Brahms Symphony No. 1; Schumann Piano Concerto

Tennstedt supplies a superb sense of grandeur but Bolet is more earthbound

Record and Artist Details

Composer or Director: Johannes Brahms, Robert Schumann

Genre:

Orchestral

Label: BBC Legends

Media Format: CD or Download

Media Runtime: 0

Mastering:

Stereo
ADD

Catalogue Number: BBCL4251-2

Tracks:

Composition Artist Credit
Symphony No. 2 Johannes Brahms, Composer
Johannes Brahms, Composer
Klaus Tennstedt, Conductor
London Philharmonic Orchestra
Concerto for Piano and Orchestra Robert Schumann, Composer
Jorge Bolet, Piano
Klaus Tennstedt, Conductor
London Philharmonic Orchestra
Robert Schumann, Composer
Virtually every conductor worth his salt has recorded Brahms’s First Symphony. But Klaus Tennstedt’s and the London Philharmonic’s performance, taken from a 1990 Royal Festival Hall concert, leaves an indelible impression because it is so glowing and warm-hearted. Here there is a superb sense of the first movement’s immense power and the greatness that Brahms only achieved after a characteristically long and selfcritical gestation. Everything has time to breathe and speak in this least febrile of performances. The Andante sostenuto’s lyricism and the Elysian Fields conjured in the following Un poco allegretto e grazioso could hardly be more hauntingly contrasted; the unleashing of Brahms’s aweinspiring grandeur in the finale’s final pages achieves all the exultance Hugo Wolf so obstinately denied in Brahms.
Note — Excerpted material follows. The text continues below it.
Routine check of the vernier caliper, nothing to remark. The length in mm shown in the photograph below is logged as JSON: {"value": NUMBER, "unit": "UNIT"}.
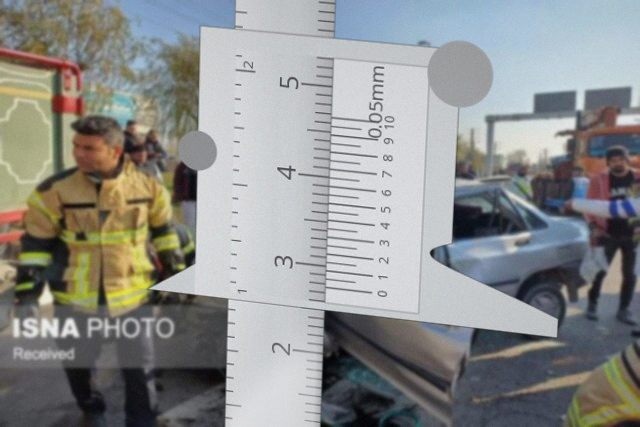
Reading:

Jorge Bolet, who now makes a belated appearance on BBC Legends, once claimed that speed is the enemy of excitement, but his celebrated “divine slowness” could be a more culpable offence. The sad fact is that by the time Bolet achieved international recognition he had become subject to bouts of depression leading to playing that could be prosaic and earthbound. Although he was acclaimed from continent to continent, his glory came ironically late and his way with the Schumann Concerto, here taken from the Festival Hall in 1984, while solid and dependable is also dull and lethargic. Hopefully BBC Legends will rescue other performances that show him at his grandest and most aristocratic. Tennstedt’s is the most distinguished contribution to this reading but the disc is still worth acquiring for his Brahms, particularly when so successfully transferred.